[DATA PROVIDED]
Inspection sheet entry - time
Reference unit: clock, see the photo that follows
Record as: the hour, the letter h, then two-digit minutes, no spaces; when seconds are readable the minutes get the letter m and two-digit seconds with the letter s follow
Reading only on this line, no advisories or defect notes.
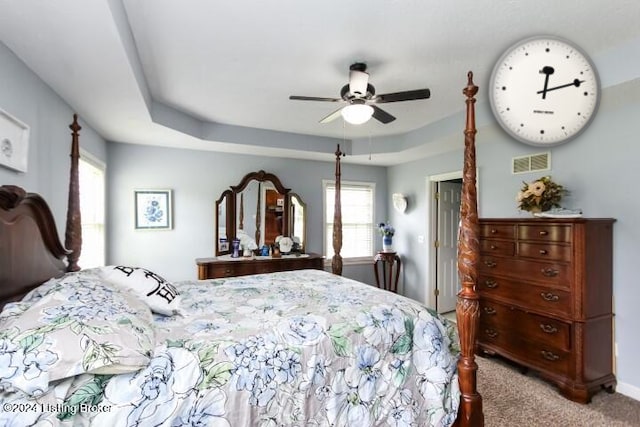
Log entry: 12h12
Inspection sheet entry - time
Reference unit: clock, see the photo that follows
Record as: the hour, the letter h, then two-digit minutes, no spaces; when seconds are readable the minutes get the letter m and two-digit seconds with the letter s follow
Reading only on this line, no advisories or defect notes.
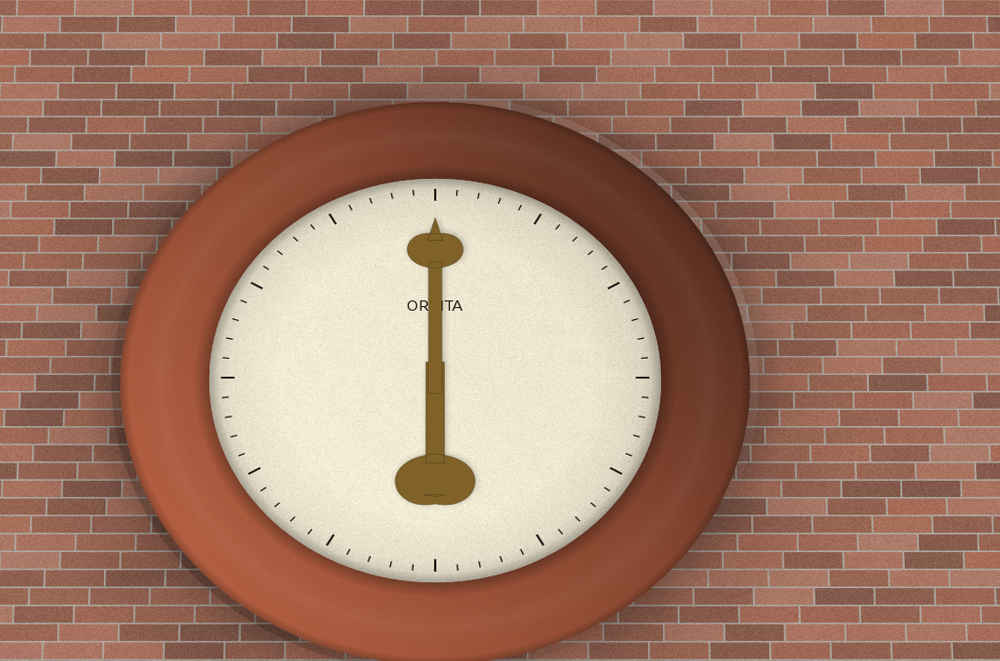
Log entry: 6h00
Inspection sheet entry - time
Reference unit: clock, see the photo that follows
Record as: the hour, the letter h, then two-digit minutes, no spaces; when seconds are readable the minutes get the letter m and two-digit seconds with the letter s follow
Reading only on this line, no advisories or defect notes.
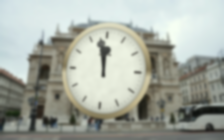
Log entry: 11h58
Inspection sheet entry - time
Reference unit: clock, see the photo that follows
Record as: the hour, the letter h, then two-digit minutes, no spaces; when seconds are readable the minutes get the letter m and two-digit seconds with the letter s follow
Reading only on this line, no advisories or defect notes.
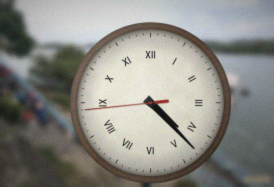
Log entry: 4h22m44s
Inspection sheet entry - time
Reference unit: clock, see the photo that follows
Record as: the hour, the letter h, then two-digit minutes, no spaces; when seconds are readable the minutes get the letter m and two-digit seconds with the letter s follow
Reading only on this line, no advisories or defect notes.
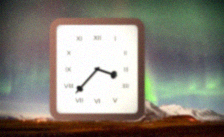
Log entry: 3h37
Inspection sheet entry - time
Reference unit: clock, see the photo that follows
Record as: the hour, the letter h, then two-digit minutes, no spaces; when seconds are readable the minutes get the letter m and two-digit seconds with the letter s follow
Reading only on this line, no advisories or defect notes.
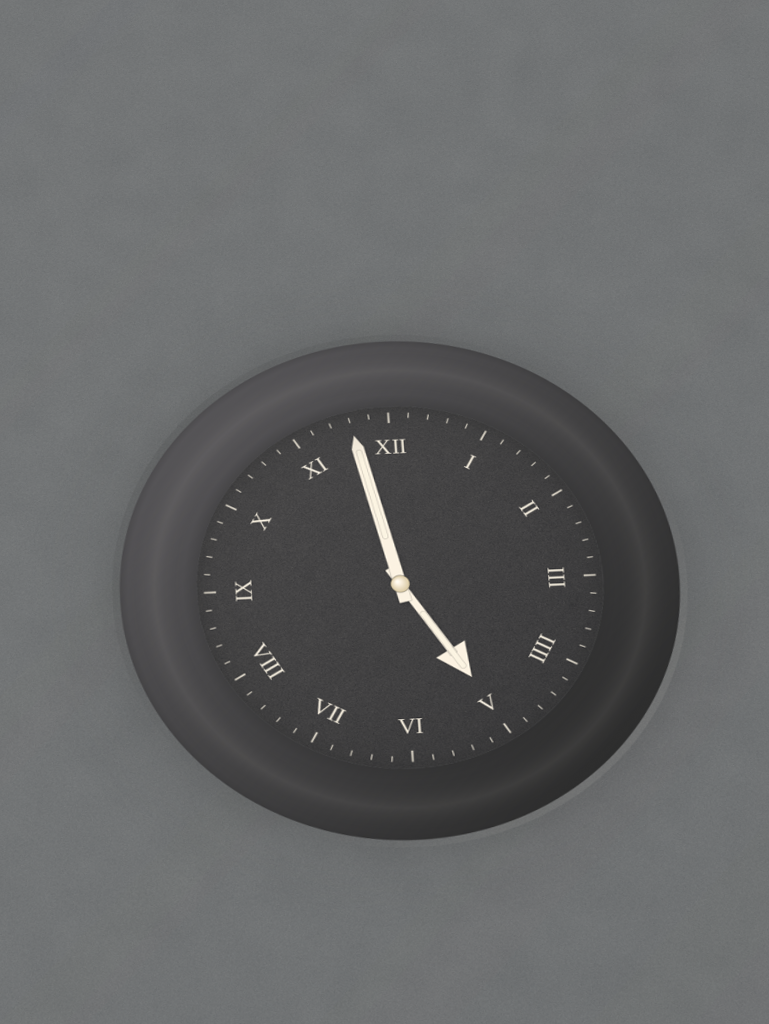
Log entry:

[GIVEN TASK]
Could you copy out the part of the listing that opens with its very first line and closes with the line containing "Log entry: 12h12", both ends included, without the pictures?

[EXPECTED ANSWER]
Inspection sheet entry - time
Reference unit: clock, see the photo that follows
Record as: the hour, the letter h, then two-digit minutes, no spaces; when seconds are readable the minutes get the letter m and two-digit seconds with the letter s follow
Reading only on this line, no advisories or defect notes.
Log entry: 12h12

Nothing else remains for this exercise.